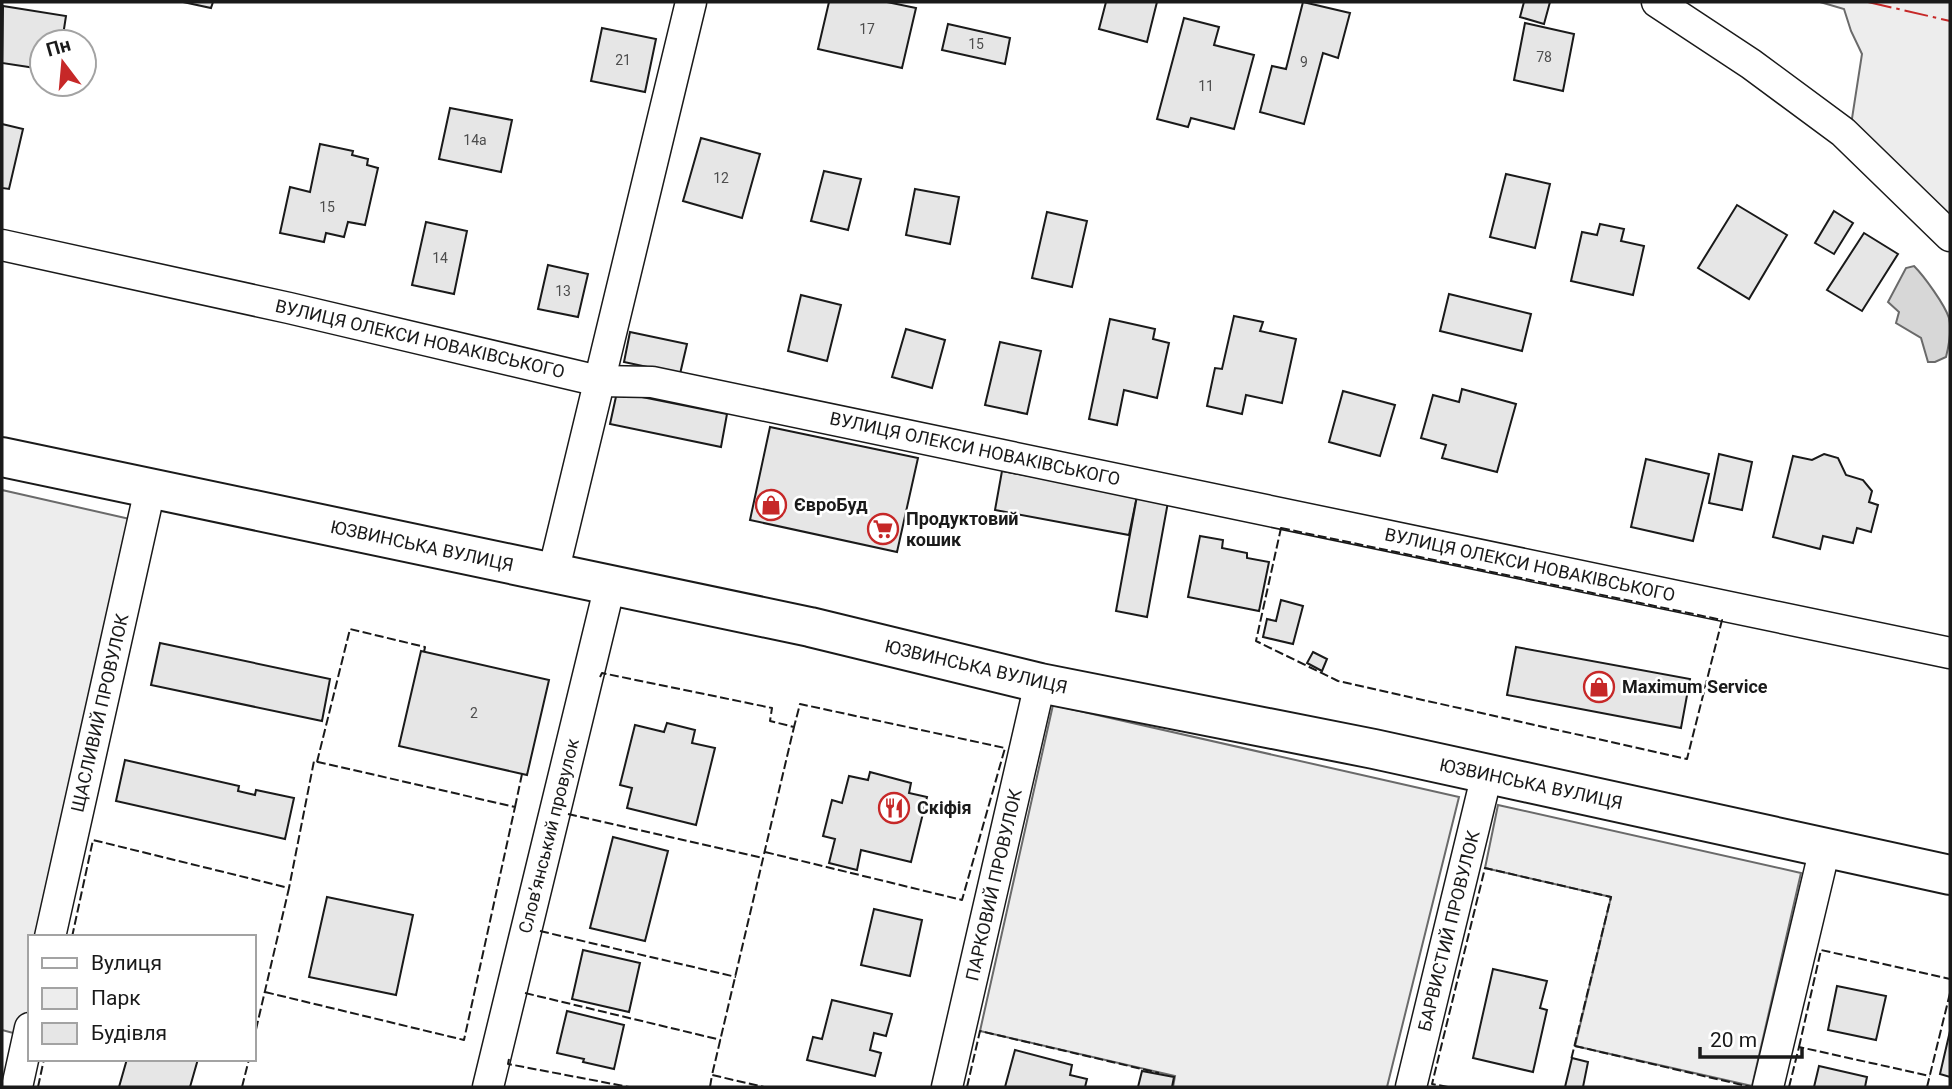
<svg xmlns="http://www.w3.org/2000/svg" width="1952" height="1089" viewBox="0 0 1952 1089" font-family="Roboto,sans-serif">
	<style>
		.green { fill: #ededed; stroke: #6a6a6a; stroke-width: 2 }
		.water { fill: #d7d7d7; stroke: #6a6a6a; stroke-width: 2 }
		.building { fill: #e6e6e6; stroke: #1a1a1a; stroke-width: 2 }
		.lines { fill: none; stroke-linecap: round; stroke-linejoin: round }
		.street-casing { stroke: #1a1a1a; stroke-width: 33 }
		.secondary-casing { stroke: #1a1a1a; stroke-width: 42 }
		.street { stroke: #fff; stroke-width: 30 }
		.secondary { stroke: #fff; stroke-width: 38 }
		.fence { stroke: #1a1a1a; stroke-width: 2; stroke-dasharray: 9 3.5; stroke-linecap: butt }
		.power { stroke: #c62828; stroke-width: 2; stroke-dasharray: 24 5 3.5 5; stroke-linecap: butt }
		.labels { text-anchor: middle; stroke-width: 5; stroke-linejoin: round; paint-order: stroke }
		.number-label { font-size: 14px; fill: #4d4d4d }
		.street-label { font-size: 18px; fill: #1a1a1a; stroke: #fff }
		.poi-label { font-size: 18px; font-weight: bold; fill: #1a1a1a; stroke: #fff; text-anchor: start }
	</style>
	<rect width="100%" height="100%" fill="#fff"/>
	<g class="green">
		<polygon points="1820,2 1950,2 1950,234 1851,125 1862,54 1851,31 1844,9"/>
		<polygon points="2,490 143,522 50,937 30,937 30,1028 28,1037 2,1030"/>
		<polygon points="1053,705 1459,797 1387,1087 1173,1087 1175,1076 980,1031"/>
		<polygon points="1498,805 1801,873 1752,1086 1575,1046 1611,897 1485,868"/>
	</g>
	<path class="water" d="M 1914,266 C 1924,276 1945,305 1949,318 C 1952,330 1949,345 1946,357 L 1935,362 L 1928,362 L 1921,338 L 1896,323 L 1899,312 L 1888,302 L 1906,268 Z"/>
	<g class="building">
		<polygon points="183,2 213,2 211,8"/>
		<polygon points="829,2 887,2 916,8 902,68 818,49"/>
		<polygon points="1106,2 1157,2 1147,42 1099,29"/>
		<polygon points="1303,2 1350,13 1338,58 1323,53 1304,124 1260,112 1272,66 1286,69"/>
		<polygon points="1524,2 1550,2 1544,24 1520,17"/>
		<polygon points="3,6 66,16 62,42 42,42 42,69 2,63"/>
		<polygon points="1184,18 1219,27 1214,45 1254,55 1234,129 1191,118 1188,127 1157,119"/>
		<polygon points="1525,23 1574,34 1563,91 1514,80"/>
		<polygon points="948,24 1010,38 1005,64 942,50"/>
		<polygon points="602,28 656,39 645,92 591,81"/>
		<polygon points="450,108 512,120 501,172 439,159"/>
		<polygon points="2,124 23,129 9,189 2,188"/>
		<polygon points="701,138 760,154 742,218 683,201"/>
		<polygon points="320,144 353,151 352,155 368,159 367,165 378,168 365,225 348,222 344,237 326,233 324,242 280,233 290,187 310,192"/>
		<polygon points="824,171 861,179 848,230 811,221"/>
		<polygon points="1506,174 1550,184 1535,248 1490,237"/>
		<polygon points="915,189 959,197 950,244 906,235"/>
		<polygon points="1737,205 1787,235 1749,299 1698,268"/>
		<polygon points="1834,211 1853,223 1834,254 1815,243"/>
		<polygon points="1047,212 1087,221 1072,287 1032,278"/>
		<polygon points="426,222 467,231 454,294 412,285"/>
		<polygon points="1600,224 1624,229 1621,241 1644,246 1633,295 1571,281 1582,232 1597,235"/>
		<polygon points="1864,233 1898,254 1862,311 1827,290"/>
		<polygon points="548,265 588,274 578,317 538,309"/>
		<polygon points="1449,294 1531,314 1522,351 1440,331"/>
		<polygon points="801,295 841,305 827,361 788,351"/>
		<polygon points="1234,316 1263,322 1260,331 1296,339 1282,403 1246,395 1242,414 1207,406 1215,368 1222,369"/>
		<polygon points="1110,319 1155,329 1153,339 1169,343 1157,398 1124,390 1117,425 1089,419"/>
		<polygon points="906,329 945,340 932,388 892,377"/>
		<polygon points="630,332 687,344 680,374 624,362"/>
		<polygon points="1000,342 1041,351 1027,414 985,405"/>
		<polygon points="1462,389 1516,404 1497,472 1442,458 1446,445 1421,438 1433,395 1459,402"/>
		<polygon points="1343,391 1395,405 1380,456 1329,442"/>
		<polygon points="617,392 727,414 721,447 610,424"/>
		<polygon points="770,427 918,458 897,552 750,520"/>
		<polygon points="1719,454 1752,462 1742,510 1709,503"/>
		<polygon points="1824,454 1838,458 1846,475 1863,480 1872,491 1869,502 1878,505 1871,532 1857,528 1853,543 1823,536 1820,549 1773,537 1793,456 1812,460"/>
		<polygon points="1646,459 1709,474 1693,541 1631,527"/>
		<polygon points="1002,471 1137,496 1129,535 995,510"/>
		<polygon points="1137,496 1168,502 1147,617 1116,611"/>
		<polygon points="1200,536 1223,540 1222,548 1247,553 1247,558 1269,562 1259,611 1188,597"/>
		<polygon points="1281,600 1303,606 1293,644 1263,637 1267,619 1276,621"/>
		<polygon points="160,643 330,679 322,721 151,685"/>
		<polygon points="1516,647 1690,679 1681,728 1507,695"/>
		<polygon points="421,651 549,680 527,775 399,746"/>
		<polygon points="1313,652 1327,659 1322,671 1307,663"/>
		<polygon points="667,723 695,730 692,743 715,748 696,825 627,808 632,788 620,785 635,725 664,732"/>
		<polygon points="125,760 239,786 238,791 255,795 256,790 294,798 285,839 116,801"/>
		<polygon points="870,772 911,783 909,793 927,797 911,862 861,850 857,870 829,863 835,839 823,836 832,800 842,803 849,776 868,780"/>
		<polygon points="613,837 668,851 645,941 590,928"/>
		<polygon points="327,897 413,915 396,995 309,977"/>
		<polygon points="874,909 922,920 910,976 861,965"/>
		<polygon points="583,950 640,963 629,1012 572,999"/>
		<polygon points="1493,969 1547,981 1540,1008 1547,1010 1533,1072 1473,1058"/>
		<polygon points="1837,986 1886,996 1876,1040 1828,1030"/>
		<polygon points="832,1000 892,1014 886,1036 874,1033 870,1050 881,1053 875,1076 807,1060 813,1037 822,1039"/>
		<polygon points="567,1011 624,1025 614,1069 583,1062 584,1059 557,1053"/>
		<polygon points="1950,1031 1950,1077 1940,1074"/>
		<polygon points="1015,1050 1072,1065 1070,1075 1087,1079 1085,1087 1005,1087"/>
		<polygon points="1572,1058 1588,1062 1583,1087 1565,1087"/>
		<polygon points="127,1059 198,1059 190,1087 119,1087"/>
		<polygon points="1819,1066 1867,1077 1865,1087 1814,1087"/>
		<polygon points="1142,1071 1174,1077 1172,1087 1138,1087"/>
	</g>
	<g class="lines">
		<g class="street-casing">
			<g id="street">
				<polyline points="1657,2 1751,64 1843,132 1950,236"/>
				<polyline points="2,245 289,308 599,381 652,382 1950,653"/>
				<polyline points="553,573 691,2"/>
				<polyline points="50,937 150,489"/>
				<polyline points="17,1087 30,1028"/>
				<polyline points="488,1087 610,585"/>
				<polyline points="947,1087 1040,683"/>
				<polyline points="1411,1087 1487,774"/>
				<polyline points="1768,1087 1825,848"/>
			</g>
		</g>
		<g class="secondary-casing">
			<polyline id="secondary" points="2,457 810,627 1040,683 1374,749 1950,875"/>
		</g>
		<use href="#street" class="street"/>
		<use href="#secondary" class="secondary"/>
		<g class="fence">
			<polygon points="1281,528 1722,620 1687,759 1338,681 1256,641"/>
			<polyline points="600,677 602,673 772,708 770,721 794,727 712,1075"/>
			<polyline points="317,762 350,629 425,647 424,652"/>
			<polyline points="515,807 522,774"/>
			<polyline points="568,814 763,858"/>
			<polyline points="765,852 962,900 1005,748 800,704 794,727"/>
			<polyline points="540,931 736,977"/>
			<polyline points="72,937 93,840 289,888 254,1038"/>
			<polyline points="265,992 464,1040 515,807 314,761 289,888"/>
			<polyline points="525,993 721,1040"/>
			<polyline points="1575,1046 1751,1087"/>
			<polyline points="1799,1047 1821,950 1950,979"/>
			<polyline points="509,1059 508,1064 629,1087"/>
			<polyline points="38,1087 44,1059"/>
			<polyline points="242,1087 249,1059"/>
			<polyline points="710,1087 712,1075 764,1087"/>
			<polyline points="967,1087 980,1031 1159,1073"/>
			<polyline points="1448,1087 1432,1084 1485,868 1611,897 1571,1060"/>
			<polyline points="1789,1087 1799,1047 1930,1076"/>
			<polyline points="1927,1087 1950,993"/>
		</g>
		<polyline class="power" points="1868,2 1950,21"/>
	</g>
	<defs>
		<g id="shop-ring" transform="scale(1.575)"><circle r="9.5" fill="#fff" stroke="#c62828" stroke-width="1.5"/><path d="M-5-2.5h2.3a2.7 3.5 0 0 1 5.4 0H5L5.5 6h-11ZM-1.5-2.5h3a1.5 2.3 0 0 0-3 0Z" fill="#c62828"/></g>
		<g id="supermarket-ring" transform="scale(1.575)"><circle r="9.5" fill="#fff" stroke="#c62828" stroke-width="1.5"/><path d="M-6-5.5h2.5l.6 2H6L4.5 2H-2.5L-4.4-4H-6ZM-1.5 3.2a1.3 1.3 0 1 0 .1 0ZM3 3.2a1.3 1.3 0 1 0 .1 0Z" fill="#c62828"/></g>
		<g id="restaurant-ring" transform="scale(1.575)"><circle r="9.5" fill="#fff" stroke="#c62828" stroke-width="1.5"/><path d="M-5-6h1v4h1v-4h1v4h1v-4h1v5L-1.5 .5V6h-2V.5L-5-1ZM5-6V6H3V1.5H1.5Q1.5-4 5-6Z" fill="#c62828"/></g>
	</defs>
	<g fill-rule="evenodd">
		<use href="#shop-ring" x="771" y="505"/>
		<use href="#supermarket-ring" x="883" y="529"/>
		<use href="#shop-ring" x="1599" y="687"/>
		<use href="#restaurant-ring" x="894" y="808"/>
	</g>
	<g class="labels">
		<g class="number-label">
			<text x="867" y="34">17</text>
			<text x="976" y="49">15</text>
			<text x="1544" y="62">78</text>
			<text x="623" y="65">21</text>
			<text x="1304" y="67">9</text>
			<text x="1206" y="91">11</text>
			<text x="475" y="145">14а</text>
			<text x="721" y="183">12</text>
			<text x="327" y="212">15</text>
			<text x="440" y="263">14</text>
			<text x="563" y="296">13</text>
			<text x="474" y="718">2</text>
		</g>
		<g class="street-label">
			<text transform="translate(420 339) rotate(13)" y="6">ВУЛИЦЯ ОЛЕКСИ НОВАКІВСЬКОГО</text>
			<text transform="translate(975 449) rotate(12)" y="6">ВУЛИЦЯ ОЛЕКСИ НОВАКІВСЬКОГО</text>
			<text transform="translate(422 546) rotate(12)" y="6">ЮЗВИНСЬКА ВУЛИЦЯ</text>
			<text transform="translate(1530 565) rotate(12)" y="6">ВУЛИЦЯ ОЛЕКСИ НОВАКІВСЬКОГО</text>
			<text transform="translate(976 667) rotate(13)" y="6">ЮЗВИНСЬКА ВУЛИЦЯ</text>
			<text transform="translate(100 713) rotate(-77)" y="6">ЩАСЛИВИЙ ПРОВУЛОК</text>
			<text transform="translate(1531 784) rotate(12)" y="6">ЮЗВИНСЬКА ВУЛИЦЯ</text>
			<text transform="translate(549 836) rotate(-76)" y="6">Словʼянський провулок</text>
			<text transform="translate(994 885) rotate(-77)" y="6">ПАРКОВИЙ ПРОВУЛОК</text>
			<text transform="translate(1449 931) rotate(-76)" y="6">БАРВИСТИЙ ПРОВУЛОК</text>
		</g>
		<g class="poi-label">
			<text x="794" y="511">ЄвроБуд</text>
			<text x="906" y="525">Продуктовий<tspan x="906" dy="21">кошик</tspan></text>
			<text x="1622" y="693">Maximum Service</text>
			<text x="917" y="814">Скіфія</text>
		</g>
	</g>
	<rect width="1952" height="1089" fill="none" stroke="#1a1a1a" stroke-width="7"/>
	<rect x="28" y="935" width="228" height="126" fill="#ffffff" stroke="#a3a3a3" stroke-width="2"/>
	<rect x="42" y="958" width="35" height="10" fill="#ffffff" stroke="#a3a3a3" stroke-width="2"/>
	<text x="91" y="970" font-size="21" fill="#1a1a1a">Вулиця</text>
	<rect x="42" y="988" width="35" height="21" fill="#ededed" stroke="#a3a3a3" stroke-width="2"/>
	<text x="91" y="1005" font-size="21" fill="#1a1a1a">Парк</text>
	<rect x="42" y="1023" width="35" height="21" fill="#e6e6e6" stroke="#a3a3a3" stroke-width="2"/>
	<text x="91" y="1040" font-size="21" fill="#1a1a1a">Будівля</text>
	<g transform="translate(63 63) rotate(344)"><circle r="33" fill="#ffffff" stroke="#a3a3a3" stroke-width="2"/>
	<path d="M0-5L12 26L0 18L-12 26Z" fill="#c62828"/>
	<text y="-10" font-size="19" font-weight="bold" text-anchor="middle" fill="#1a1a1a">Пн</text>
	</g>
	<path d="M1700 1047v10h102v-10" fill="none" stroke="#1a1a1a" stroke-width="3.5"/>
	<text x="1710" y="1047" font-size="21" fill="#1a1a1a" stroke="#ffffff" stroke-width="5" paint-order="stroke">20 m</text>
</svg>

==

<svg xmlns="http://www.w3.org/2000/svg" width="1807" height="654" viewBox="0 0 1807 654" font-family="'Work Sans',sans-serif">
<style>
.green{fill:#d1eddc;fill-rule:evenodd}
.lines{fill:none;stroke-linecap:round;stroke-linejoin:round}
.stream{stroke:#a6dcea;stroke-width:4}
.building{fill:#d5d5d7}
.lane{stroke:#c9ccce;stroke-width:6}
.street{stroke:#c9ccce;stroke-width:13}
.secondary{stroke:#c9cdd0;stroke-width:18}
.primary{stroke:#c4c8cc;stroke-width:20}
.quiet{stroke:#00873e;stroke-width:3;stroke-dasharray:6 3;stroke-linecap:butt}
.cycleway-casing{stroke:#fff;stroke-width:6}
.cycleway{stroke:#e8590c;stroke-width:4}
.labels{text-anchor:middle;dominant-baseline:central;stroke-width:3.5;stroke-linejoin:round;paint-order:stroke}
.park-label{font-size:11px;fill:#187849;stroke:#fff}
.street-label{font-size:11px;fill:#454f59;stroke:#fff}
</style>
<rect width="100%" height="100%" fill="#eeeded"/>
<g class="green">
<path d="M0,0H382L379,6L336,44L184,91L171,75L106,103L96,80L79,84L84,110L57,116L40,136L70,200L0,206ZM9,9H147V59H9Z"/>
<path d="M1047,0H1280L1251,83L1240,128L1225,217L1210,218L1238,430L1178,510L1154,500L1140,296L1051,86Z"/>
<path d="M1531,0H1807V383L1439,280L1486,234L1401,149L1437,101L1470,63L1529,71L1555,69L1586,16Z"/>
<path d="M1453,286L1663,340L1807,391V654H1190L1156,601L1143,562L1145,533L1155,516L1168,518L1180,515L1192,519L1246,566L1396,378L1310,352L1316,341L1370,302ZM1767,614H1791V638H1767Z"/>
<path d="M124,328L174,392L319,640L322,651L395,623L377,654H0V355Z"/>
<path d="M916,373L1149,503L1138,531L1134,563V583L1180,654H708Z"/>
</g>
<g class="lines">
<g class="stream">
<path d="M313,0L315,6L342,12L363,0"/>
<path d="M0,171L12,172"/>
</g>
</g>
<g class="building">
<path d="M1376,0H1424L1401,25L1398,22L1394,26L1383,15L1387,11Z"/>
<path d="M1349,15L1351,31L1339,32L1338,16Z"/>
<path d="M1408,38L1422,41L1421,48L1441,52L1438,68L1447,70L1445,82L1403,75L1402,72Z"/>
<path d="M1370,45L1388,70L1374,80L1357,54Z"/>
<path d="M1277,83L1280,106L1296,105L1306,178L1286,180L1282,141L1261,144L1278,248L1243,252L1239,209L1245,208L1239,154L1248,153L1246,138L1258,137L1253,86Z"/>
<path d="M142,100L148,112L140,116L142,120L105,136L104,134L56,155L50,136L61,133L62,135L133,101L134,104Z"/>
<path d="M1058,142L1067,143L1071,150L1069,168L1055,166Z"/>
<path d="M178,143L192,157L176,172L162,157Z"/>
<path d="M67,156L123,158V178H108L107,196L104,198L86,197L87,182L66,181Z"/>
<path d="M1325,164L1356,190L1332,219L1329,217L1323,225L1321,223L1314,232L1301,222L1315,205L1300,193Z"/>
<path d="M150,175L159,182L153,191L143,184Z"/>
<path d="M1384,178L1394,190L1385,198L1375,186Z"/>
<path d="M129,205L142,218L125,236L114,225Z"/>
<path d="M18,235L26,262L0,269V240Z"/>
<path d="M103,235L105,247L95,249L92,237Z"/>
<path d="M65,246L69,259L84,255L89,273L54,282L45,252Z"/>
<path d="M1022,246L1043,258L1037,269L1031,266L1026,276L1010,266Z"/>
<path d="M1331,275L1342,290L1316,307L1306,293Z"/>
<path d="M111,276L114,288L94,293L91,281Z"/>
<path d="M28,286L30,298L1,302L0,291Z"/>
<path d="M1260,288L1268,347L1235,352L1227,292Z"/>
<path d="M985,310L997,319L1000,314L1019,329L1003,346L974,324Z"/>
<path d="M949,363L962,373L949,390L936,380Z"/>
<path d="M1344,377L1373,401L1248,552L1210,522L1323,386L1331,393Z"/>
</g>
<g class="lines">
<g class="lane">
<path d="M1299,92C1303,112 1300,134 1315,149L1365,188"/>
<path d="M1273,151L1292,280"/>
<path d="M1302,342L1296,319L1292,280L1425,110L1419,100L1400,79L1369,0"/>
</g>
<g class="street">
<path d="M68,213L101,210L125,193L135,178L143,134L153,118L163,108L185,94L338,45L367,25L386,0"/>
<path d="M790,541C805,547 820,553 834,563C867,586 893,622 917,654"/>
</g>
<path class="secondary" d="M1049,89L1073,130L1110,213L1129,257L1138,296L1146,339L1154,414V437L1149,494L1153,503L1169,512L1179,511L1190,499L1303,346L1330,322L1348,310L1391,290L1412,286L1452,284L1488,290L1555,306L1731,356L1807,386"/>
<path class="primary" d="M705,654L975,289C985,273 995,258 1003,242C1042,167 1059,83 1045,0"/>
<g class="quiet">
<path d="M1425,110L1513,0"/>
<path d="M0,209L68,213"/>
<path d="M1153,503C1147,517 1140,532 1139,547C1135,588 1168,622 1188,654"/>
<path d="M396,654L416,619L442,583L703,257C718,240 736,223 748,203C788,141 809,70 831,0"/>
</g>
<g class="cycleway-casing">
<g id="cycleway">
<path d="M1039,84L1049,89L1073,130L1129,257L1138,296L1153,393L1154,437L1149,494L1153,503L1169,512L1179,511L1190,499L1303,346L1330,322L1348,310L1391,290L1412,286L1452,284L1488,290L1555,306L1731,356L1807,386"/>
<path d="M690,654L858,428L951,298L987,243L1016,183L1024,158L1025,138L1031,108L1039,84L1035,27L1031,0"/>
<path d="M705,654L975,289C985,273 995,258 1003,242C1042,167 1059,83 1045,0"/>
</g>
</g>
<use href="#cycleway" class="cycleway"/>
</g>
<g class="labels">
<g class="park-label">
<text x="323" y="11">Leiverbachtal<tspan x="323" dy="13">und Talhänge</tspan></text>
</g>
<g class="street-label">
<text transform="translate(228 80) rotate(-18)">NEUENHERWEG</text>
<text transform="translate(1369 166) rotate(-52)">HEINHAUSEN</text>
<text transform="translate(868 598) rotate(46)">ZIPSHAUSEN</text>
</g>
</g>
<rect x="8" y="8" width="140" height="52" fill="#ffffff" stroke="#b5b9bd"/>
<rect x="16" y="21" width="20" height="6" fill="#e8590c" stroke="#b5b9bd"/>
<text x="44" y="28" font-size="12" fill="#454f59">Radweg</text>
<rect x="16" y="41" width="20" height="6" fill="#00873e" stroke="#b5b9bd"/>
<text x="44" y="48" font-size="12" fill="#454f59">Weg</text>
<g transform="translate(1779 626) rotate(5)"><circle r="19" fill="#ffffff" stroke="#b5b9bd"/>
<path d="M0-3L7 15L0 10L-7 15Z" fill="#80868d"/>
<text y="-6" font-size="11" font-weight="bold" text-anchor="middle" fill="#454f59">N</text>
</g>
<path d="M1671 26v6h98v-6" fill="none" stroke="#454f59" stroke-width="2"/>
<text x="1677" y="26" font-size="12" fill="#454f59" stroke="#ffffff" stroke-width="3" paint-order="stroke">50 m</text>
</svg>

Try it
Return each line of the entries that holds the string "rule".

Reply to the exercise
	<g fill-rule="evenodd">
.green{fill:#d1eddc;fill-rule:evenodd}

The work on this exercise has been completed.